Es decir, el sistema de organización social estructural que distribuye diferencialmente la


sexualidad instala a la heterosexualidad como institución social, como régimen de
construcción legítimo de determinados lazos sociosexuales: el matrimonio, la
construcción de la familia y las normas del parentesco, como ha demostrado harto la
antropología, componen los guiones que lideran la pirámide de estratificación.

Entonces, las retóricas de defensa “positiva” de los derechos de niñxs se afincan en un guión
sexual específico, que no sólo reifica la familia heterosexual.

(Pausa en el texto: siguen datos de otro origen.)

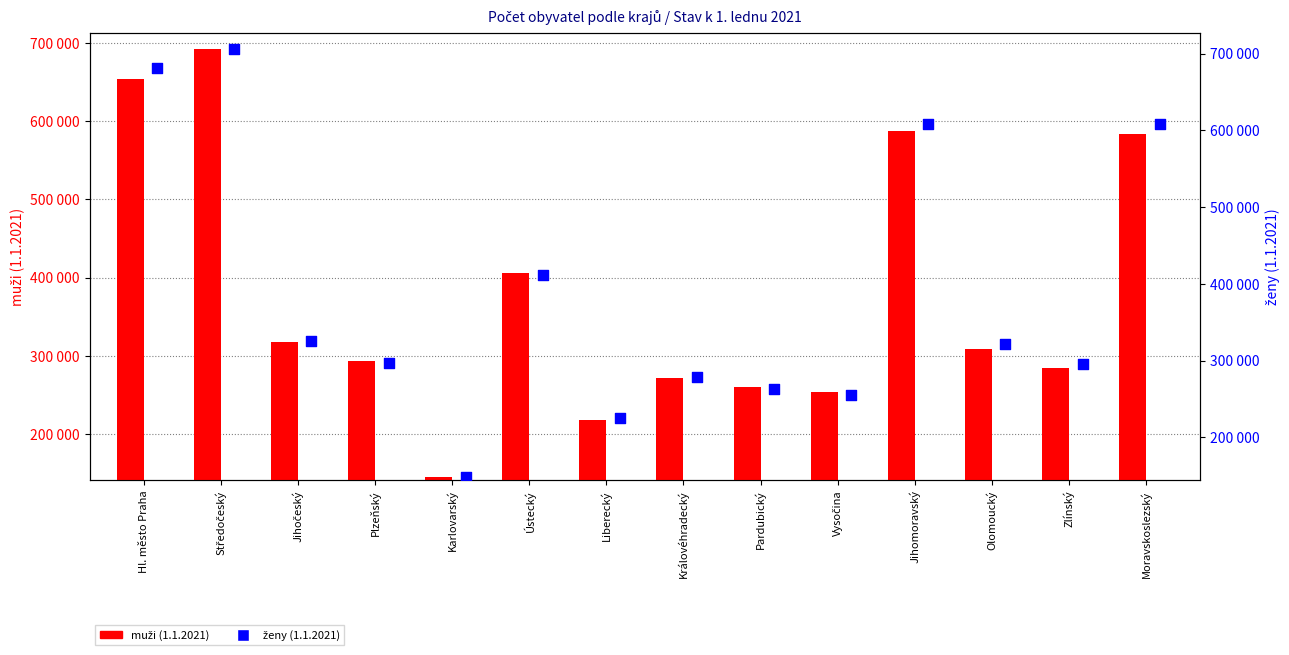

What is the total value across all series at Ústecký?

817004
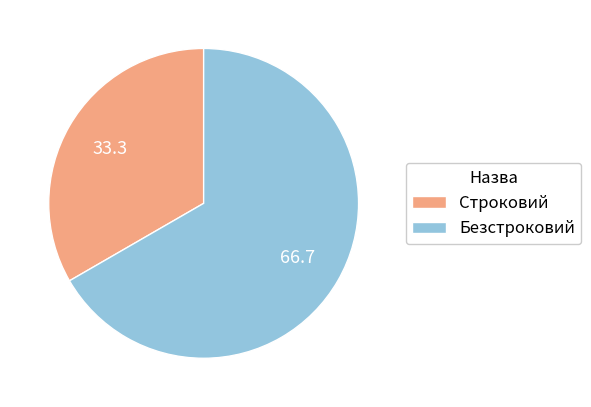

The Безстроковий slice represents 67% of the pie. True or false?

True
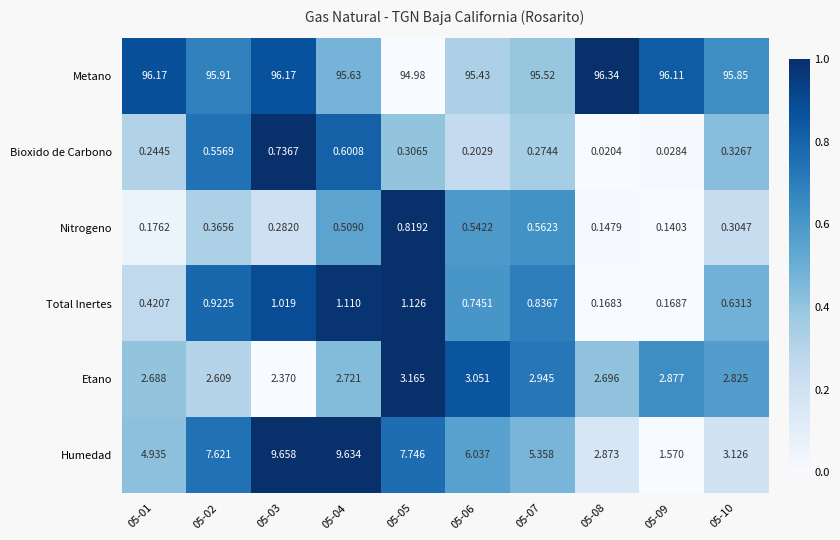

Is the value of Etano at 05-02 greater than the value of Humedad at 05-07?

No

La oposición niñx individual víctima ergo intervención punitiva y por otro lado, niñx-
sujeto-de-derecho a quien el estado garante provee de respuestas positivas no son dos
contraposiciones entre paradigma tutelar y paradigma de derechos, ni dos figuraciones
que colisionan de forma contradictoria, son dinámicas instrínsecas a la producción de
un marco específico de gobierno para la infancia heteronormativo. Y conviven sin
conflicto porque las consideraciones sobre las desigualdades de los activismos por los
derechos de niños y niñas son construidas centralmente en el marco de la
heterosexualidad obligatoria.

…es posible señalar un proceso de consolidación de las significaciones sobre la infancia


contemporánea altamente fragmentarias y situacionales, pero equivalentes en la
búsqueda de explicaciones “en clave psi”. Dan cuenta de una concepción del niño como
un individuo con interioridad, cuya determinación biográfica se encuentra casi
totalmente contenida en la vinculación con la madre en primer lugar, y con el padre en
segundo. Poco importa si es posible reemplazarlos por sucedáneos: la remisión de las
lecturas deterministas a la escena familiar y/o subjetiva infantil parecen ser estables y
naturalizadas, reencontradas en fenómenos tan apartados como la medicalización de
los comportamientos infantiles en el ámbito escolar, la interpretación singularista de los
procesos de violencia social que coloca a niños y niñas y adolescentes como
protagonistas, las interpretaciones relativas a las fallas en el aprendizaje escolarizado,
las evaluaciones de los comportamientos maternales en la crianza, las concepciones
sobre el impacto de la pobreza en la infancia, etcétera (Llobet, 2013: 228).